Sunday, July 25, 2010

i write like... cory doctorow?

There's this one website which 'analyzes' your writing style and compares it with some of the known writers. At a friend's suggestion, I tried it.

I pasted some entries of my blog and got varied responses: from American horror and fantasy writer H.P. Lovecraft to Irish author James Joyce (whose writings can give you a headache. Some claimed they had blood oozing from their noses while reading Ulysses. I did not attempt.) One blog entry was hooked-up to Dan Brown. (Of course you know Dan Brown!) I read only two of his works so far – Angels and Demons and his major break, The Da Vinci Code which I read a few years ago.

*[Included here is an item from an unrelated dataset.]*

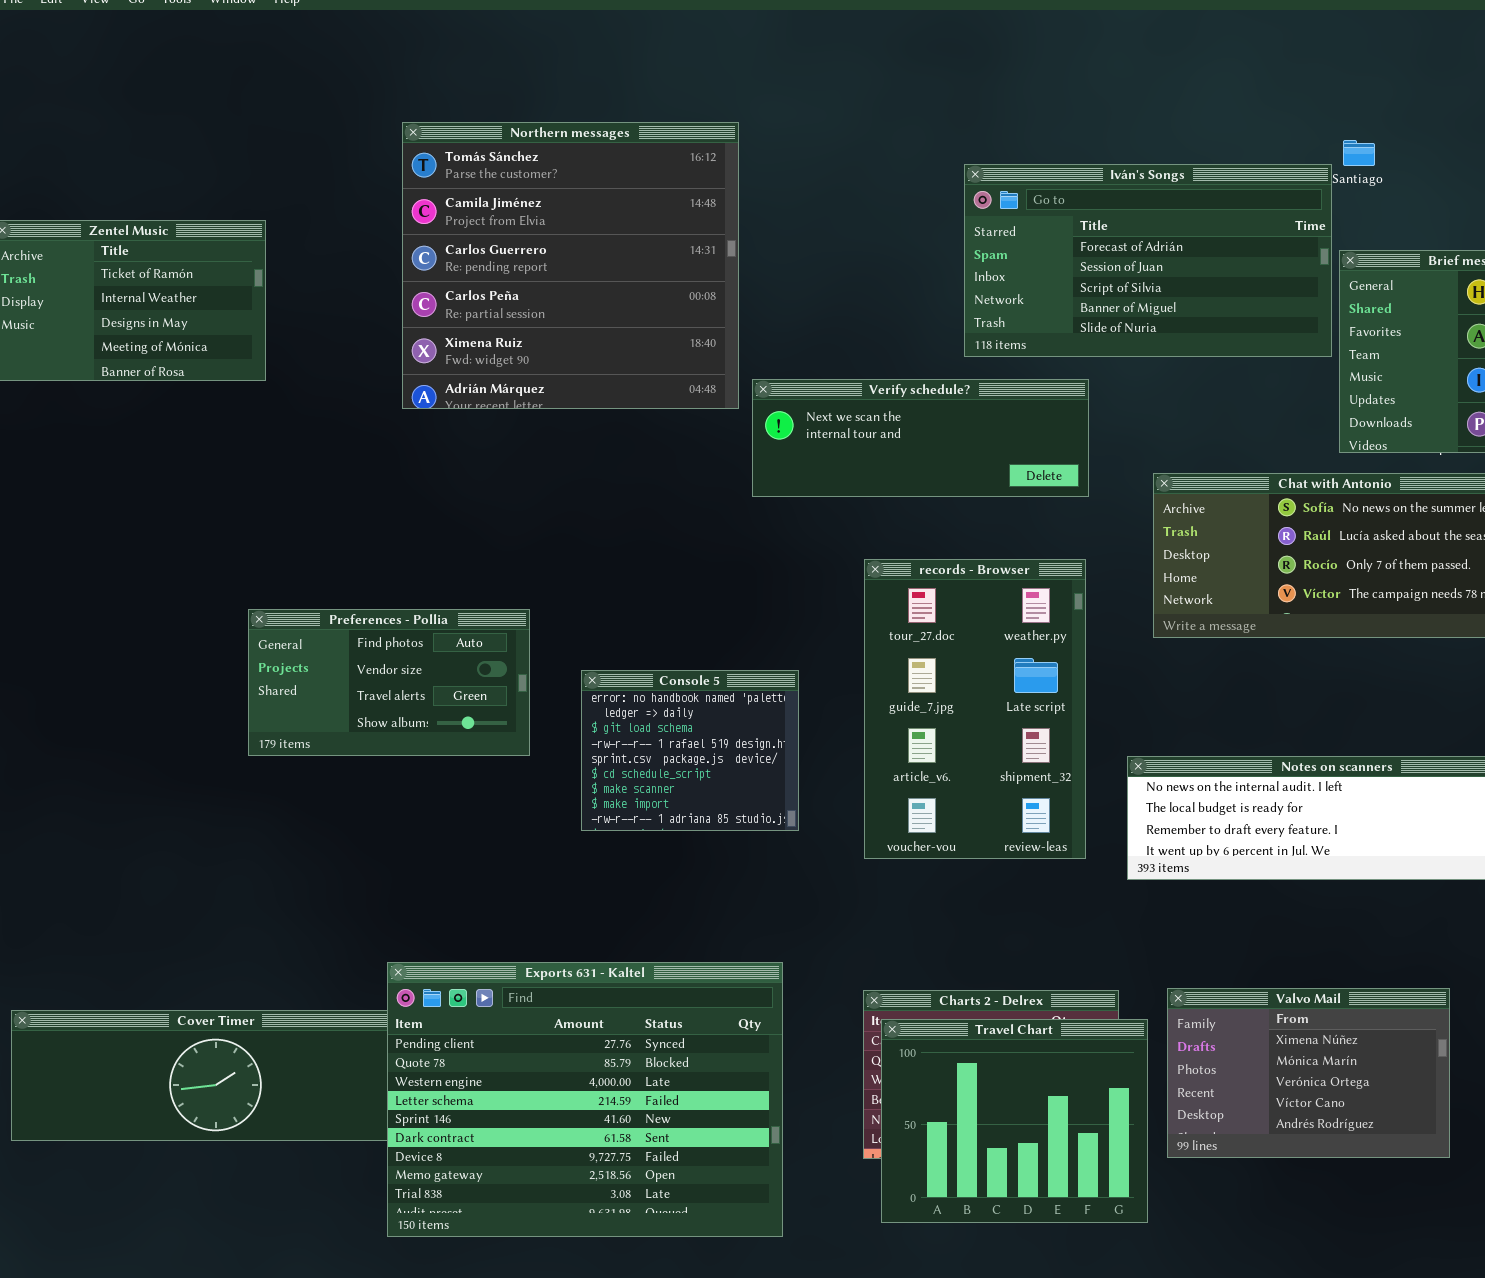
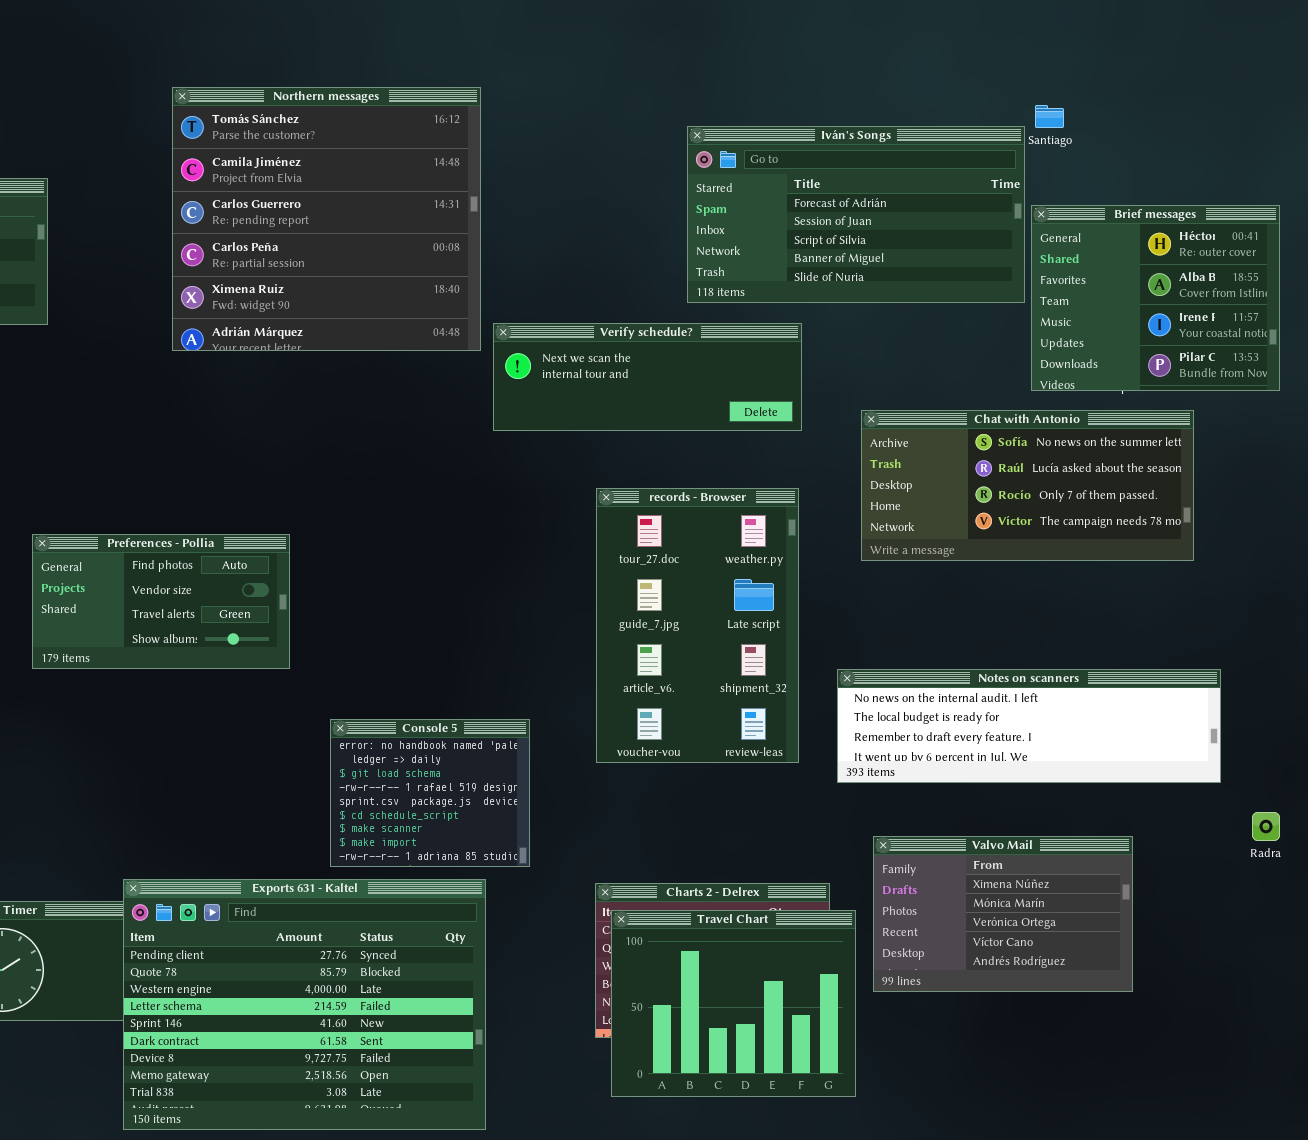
Console 5: [581,670,799,831] -> [330,719,530,867], moved
Exports 631 - Kaltel: [387,962,783,1237] -> [123,879,486,1130], moved
Valvo Mail: [1167,988,1450,1158] -> [873,836,1133,992], moved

But one name keeps coming out: Cory Doctorow. I got this badge on four of my blogs:


I write like
Cory Doctorow
I Write Like by Mémoires, Mac journal software. Analyze your writing!

I am unfamiliar so I searched him in Wikipedia.

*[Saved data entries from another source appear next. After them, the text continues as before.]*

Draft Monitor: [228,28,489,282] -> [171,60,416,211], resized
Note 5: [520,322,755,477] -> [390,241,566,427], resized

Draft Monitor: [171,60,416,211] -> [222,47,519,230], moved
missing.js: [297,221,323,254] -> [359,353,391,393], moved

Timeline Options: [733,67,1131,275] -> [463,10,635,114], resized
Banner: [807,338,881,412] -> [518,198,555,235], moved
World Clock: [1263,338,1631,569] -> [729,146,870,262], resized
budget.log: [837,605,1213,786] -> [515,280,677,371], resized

Cory Doctorow is a Canadian blogger and journalist/ activist and author of science fiction. He maintains two sites boingboing.net and craphound.com, both heavy on tech and digital stuff. A college dropout (he went to four universities but did not earn a degree), he is an author of several novels and short stories and has been lauded in some of his works including two John W. Campbell's (sponsored by Dell Magazines for science fiction and fantasy writing) and two Sunburst Awards (annual Canadian awards for 'speculative'(?) fiction writing).

He believes in more liberal copyright laws to allow free sharing of digital media which must be his most likable advocacy on a personal note.

He quips: “If I am going to be a writer, earning a living in the era of digital text, I need to understand where the opportunities are. They won't disappear, they'll just be different, and need to be recognised. In the last days of Vaudeville Theatre, they sued Marconi because radio was killing Vaudeville, where you had to pay to go into a relatively small room to listen to music and voice. But it didn't kill music, the outcome was a thousand times more music, making a thousand times more money, reaching a thousand times more people. But in the short term, there was panic. If digital text will result in hundreds more authors, with hundreds more novels, I need to be in the middle of eBooks. I need to be heavily engaged. All those people downloading my text is good news.”

I am far from writing-to-earn-a-living but think I just found a hero.